Stories. She could see she had my full attention.
“Just local tittle-tattle, embellished over the years, no doubt, but quite intriguing, nonetheless.”
Dad’s eyebrows were drawn so close together, barely a millimetre existed between them.
“Joan, I have to tell you – and I’m sorry to have to say this in front of you, Emma – but my daughter has been quite unwell lately. We have been very worried about her.”
“Dad – no,” I moaned.
Mrs Seaton smiled. “Well, I can see you have obviously been going the rounds with a pugilist, but you’re on the mend now, aren’t you, my dear? Now, where were we…”

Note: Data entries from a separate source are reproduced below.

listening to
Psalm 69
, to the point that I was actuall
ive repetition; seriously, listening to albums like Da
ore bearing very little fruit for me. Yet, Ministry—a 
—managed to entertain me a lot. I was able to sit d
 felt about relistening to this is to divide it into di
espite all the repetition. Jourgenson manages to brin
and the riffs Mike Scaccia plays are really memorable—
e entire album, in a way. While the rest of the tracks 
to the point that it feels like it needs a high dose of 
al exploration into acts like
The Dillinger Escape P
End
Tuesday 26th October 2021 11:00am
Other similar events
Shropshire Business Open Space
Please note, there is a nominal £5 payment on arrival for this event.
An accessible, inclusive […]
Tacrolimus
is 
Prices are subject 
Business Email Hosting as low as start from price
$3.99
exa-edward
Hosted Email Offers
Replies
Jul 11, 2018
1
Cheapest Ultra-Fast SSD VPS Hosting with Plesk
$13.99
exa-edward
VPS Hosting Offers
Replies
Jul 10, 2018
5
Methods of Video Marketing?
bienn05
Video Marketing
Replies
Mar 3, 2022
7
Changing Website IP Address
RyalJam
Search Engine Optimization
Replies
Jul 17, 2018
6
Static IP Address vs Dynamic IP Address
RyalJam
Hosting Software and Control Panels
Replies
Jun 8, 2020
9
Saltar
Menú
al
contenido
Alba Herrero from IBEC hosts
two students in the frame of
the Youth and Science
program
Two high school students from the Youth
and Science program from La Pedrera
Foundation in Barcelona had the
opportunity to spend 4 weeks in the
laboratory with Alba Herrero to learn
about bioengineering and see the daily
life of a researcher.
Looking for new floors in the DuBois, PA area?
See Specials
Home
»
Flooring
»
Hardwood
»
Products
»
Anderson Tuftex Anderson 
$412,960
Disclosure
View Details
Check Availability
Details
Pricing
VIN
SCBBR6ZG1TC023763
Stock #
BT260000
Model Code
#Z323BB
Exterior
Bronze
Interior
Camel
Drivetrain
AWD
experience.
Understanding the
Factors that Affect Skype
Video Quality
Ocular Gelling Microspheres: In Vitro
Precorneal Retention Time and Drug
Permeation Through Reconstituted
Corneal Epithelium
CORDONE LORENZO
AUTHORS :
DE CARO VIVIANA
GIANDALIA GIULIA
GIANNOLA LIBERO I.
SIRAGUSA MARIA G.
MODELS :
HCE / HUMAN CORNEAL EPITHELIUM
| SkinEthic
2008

“Joan, that is not the whole problem. Emma has been quite… low… recently, and Penny and I don’t want her indulging in anything that might be unhealthy.”
“No, Dad,” I hissed, my face scarlet.
Mrs Seaton looked first at my father, then fixed me with an interested but hard stare.
“Surely there can be no harm in a little genealogical investigation, Hugh?” she said to him while still looking at me.
“The young man in question is a Lynes,” my father continued, disregarding my glare.
“Leave him out of it,” I warned, my temper only just under control.
“A Lynes?” It was Mrs Seaton’s turn to be intrigued. “But not from around here, surely? The family died out centuries ago.”